TEXT PASSAGE –
_ _ _ _ _ _ _

From: Vadim Tropashko <vadimtro_invalid_at_yahoo.com>
Date: Thu, 28 Jun 2007 12:47:29 -0700
Message-ID: <1183060049.173769.85940@e16g2000pri.googlegroups.com>


On Jun 28, 11:09 am, Jan Hidders <hidd..._at_gmail.com> wrote:
> We consider the following algebra:
>
> E ::= R | E * E | E + E | [H] | <H>.
>
> Where:
> - R : a relation with name R (and known header)
> - E * E : natural join
> - E + E : generalized union
> - [H] : the empty relation with header H (possibly empty)
> - <H> : the equality relation { (x, ..., x) | x in Domain } over
> header H
>
> The * and + will also be used as intersection and union on headers.
> Headers are finite sets of attributes.
>
> We define a function A that computes the header of the result:
> - A(R) = H where H is the header of R
> - A(r * s) = A(r) + A(s)
> - A(r + s) = A(r) * A(s)

_ _ _ _ _ _ _

Data entries –
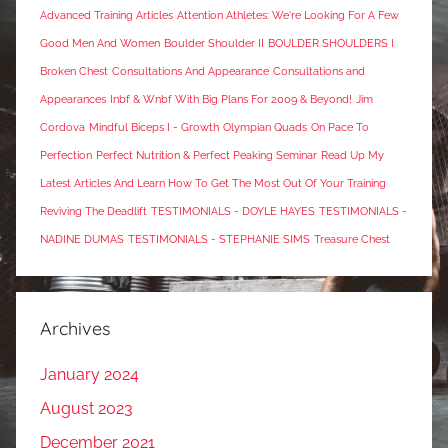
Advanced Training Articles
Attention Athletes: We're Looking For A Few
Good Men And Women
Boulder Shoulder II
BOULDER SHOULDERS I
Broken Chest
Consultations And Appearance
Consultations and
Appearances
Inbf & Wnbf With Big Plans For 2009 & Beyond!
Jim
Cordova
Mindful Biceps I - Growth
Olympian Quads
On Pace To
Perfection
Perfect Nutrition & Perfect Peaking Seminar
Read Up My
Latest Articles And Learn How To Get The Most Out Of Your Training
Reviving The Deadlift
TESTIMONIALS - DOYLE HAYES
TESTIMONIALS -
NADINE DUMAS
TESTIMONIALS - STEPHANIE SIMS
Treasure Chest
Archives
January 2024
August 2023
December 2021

_ _ _ _ _ _ _

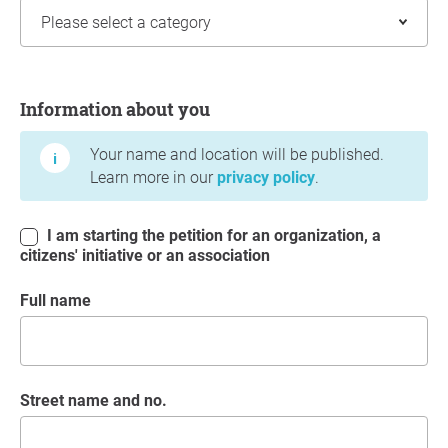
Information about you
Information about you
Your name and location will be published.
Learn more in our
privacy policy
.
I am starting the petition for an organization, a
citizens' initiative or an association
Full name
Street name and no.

_ _ _ _ _ _ _

LIST OF TASKS –
(1) Answer the following questions about the relational algebra post:
(a) Which operation does the expression "E * E" denote?
(b) What are headers, according to the post?
(c) What does the function A yield for "A(r + s)"?
(2) Provide a continuation of the relational algebra post, beginning after its final line.

ANSWERS PROVIDED –
(1)
(a) Natural join.
(b) Finite sets of attributes.
(c) A(r) * A(s).

(2)
> - A([H]) = H
> - A(<H>) = H
>
> Standard equalities:
>
> (1) r * r = r
> (2) r * s = s * r
> (3) r * (s * t) = (r * s) * t
>
> (4) r + r = r
> (5) r + s = s + r
> (6) r + (s + t) = (r + s) + t
>
> Absorption:
>
> (20) r + (r * s) = r
> (21) r * (r + s) = r
>
> Special constants:
>
> (7) r * <> = r
>
> Distribution:
>
> (8) r * (s + t) = (r * s) + (r * t) if A(r) * A(s) <= A(t)
> and A(r) * A(t) <= A(s)
> (9) r + (s * t) = (r + s) * (r + t) if A(s) * A(t) = A(s) *
> A(r) = A(t) * A(r)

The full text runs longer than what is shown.